* _Tâches_
**A.** Comment traduire en anglais cette phrase du texte sur le conflit libyen : « Mais le GNA est soutenu par la Turquie et le Qatar, qui lui fournissent suffisamment d’armement et d’équipements pour résister avec succès à l’offensive de son adversaire, l’Armée nationale libyenne (ANL) du général Khalifa Haftar. » ?
**B.** Poursuivez le texte sur le conflit libyen à partir de sa dernière phrase.

*** Texte extrait

Début décembre, le président turc Recep Tayyip Erdoğan a mis en émoi les pays méditerranéens et occidentaux quand il a déclaré que la Turquie était prête à envoyer des troupes en Libye pour soutenir le gouvernement d’union nationale (GNA). Auparavant reconnu par la communauté internationale et mis en place sous l’égide des Nations unies fin 2015, le GNA est maintenant contesté par nombre de pays, dont la France, l’accusant de n’être qu’un ramassis de milices mafieuses. Mais le GNA est soutenu par la Turquie et le Qatar, qui lui fournissent suffisamment d’armement et d’équipements pour résister avec succès à l’offensive de son adversaire, l’Armée nationale libyenne (ANL) du général Khalifa Haftar.

Ce dernier avait lancé une offensive contre Tripoli, qu’il croyait définitive, en avril 2019, appuyé par l’Égypte, les Émirats arabes unis, et officieusement par la Russie, la France et la Grande-Bretagne. Toutefois, cette offensive s’est enlisée dans les sables devant la capitale de feu Khadafi, chaque camp ayant bénéficié de soutiens militaires massifs de leurs « sponsors » respectifs.

******
*** Extrait source

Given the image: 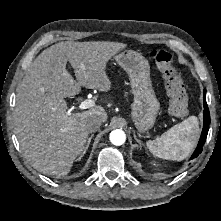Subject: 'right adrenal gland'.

******

* _Réponses aux exercices_
**A.** But the GNA is backed by Turkey and Qatar, which supply it with enough weapons and equipment to successfully withstand the offensive of its adversary, General Khalifa Haftar's Libyan National Army (LNA).

**B.**
Mais cette « drôle de guerre » s’est soudain réveillée, cette fois internationalement, avec la signature de deux accords le 27 novembre 2019 entre Ankara et Tripoli. Le premier vise à renforcer la coopération militaire et la sécurité entre les deux pays, avec l’arrivée de forces spéciales (en plus grand nombre, car il y en a déjà en Libye) et d’armement ; et le second – totalement surréaliste – délimite les frontières maritimes entre la Turquie et la Libye, en ignorant totalement l’Égypte, Chypre et les îles grecques ! Et pour enfoncer le clou, le président Erdoğan a annoncé : « Si le gouvernement libyen en fait la demande, nous pourrons envoyer nos militaires. » Sous-entendu, en unités constituées, et non pas en petits groupes de forces spéciales arrivant de nuit dans les ports tenus par le GNA.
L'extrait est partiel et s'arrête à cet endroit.